--- RECORDS PROVIDED Enclosed Below ---

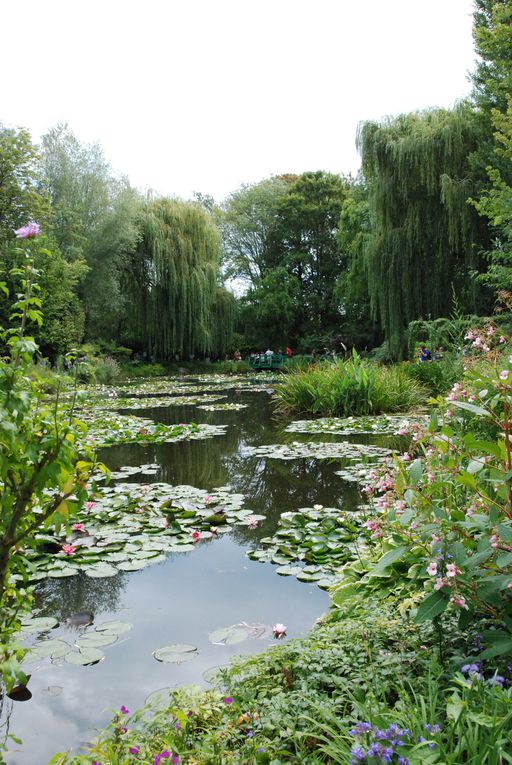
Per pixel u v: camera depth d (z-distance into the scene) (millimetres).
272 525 3873
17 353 1695
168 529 3764
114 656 2178
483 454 2195
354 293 23391
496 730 1155
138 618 2521
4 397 1524
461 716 1220
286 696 1636
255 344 31500
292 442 7086
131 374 22031
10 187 16391
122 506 4305
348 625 2023
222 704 1601
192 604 2656
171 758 1288
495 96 14016
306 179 32781
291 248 33312
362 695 1565
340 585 2648
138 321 22766
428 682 1482
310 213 31625
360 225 22844
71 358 2330
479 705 1318
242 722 1529
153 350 23156
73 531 3693
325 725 1362
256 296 30688
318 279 32219
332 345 27328
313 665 1754
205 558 3293
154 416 10055
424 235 15461
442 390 9852
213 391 15562
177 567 3158
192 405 11953
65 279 16578
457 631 1793
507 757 1079
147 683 1977
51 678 2027
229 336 27594
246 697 1654
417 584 2150
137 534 3693
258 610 2572
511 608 1615
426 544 1864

--- End of Enclosed RECORDS PROVIDED ---

WORK ITEM — Only exact copies of the lines from the one containing "332 345 27328" to the end of the records belong in the answer.

SOLUTION TO THIS PROBLEM —
332 345 27328
313 665 1754
205 558 3293
154 416 10055
424 235 15461
442 390 9852
213 391 15562
177 567 3158
192 405 11953
65 279 16578
457 631 1793
507 757 1079
147 683 1977
51 678 2027
229 336 27594
246 697 1654
417 584 2150
137 534 3693
258 610 2572
511 608 1615
426 544 1864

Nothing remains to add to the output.